I then open the Tutorials section, and every tutorial subsection, so that I have a scrollbar on the navigation sidebar. With my mouse hovering over the first element (Installing GStreamer), I scroll one notch and end up between Basic tutorial 2 and 3, which is 4.5 elements down.

small

If I then open the Plugins section at the bottom (which adds several elements), start at the top, and scroll one notch, I end up between Android Tutorials and Android tutorial 1, which is 28.5 elements down.

big

That should not happen. Scrolling should always be by the configured number of lines in the browser. Or if that can't be queried from JavaScript, then it should at least be a consistent height.

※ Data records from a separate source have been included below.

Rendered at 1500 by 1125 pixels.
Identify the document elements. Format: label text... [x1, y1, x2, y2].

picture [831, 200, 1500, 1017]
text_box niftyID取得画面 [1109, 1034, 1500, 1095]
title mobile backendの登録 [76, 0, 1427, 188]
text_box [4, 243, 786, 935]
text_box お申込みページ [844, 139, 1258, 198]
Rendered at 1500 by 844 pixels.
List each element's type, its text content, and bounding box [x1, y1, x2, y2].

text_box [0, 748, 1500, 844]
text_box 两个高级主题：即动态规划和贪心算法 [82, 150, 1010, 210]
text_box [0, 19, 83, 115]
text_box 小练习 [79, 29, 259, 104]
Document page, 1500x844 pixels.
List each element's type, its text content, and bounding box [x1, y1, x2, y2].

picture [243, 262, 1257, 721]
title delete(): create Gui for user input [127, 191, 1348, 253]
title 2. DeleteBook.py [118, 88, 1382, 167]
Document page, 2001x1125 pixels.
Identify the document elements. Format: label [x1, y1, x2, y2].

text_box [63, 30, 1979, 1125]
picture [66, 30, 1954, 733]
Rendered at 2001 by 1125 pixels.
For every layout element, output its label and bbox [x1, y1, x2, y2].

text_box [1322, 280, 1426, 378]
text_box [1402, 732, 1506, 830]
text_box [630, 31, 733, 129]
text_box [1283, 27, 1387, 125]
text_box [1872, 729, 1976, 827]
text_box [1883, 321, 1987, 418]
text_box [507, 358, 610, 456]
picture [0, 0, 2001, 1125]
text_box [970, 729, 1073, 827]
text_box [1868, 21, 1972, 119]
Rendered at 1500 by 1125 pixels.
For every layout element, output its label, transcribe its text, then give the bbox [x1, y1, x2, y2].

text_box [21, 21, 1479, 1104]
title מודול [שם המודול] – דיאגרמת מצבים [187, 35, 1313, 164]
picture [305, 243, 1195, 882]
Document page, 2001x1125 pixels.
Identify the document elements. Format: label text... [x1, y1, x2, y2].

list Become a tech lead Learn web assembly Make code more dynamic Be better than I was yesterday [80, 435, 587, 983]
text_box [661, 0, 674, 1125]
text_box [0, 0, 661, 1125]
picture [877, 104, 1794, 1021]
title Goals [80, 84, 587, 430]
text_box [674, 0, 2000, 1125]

This test was done Firefox 98. In Chromium, a similar thing occurs, though the size of increase is a bit smaller, going from 2 elements to 12.5 elements.

MathieuDuponchelle commented 2 years ago

Ah, that's an interesting remark, to be honest I just let the default behavior occur, when you say "it should" is there some sort of actual guidelines you're referring to? I'm not a web developer by trade fwiw :)

QuLogic commented 2 years ago

No, not really, just general experience on websites. Having your scroll step size change is completely broken and unintuitive. It makes it very difficult to find anything in the sidebar if it's large because you scroll one click and half the entries are off the screen already. It's more work to move your mouse to an entry, so that's why you use the scroll wheel. But if scrolling moves half the screen, then you have to move the mouse anyway, and that defeats the purpose of scrolling.

In my experience, almost every site that attempts to 'improve' scrolling in JavaScript gets it wrong. It's fine-tuned to whatever system the developer is used to, and never agrees with the browser/system settings. If I were you, I'd just turn off the JavaScript scrolling entirely.

QuLogic commented 2 years ago

I've found a few more sites that probably explain this better, just search for 'scrolljacking' or 'scroll hijacking'; it's mostly a problem of usability, but I think even more strongly, it's poor for accessibility: https://webflow.com/accessibility/checklist/task/avoid-scrolljacking

ferdnyc commented 11 months ago

Was this subsequently addressed? Because, I can't reproduce. (Trying at the GStreamer manual site linked in the first comment, using Google Chrome 118 Linux.) The sidebar scrolls the same distance using my mousewheel, regardless of its current height. When clicking on a sidebar item, if the sidebar is longer than the page, it will jump that item to the top of the page — which can be a bit disconcerting, TBH — but it doesn't affect manual scrolling, at least for me.

The only commit I see regarding scrolling is 07e907e, "disable scroll inertia"... and that was in 2017, so I doubt it's relevant unless GStreamer were still using a really outdated version of hotdoc all the way through 2022.